Abstract

Excessive daytime sleepiness often complicates the clinical picture of epilepsy, facilitating the occurrence of seizures and aggravating cognitive disabilities and/or behavioral problems. Thus it further adversely affects social and working activities of epileptic subjects. Both unstructured and structured clinical reports documented a not negligible proportion of epilepsy patients suffering from excessive daytime sleepiness. Studies based on neurophysiological testing such as Multiple Sleep Latency Test or Maintenance Wakefulness Test revealed a degree of daytime sleepiness tendency in epilepsy patients greater than that they subjectively estimate. Antiepileptic drugs play a remarkable role in determining drowsiness in epilepsy patients and they are generally viewed as the only cause of sleepiness in these patients. However excessive daytime sleepiness has been documented in epilepsy patients before starting any drug treatment or after its discontinuation.

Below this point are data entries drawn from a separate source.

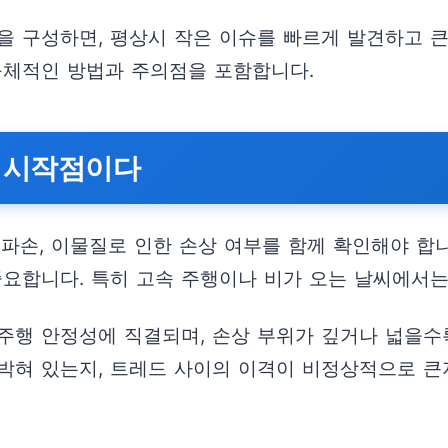
 구성하면, 평상시 작은 이슈를 빠르게 발견하고 큰 
구체적인 방법과 주의점을 포함합니다.
은 시작점이다
파손, 이물질로 인한 손상 여부를 함께 확인해야 합
중요합니다. 특히 고속 주행이나 비가 오는 날씨에서는
주행 안정성에 직결되며, 손상 부위가 깊거나 넓을수
박혀 있는지, 트레드 사이의 이격이 비정상적으로 큰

Both clinical and neurophysiological studies have clearly documented the possible role of seizure occurrence and of co-morbidity as determinants of excessive daytime sleepiness in epilepsy patients. Nocturnal sleep fragmentation and daytime sleepiness have been reported in temporal lobe and frontal lobe epilepsy, namely nocturnal frontal lobe epilepsy. Some recent reports have stressed that obstructive sleep apnea and periodic limb movements during sleep can significantly account for sleepiness complaints in epilepsy patients; most of the antiepileptic drugs can worsen obstructive sleep apnea. To date the evaluation of daytime sleepiness of epilepsy patients in clinical practice has been based mainly or exclusively on clinical reports. To improve our understanding of this symptom in epilepsy patients, the use of standardized sleepiness scales should be encouraged. Patients with persistent daytime sleepiness without a clear cause-and-effect relationship with antiepiletic drugs treatment or in whom a coincident sleep pathology is suspected, should be investigated by means of neurophysiological testing such as Multiple Sleep Latency Test or Maintenance Wakefulness Test.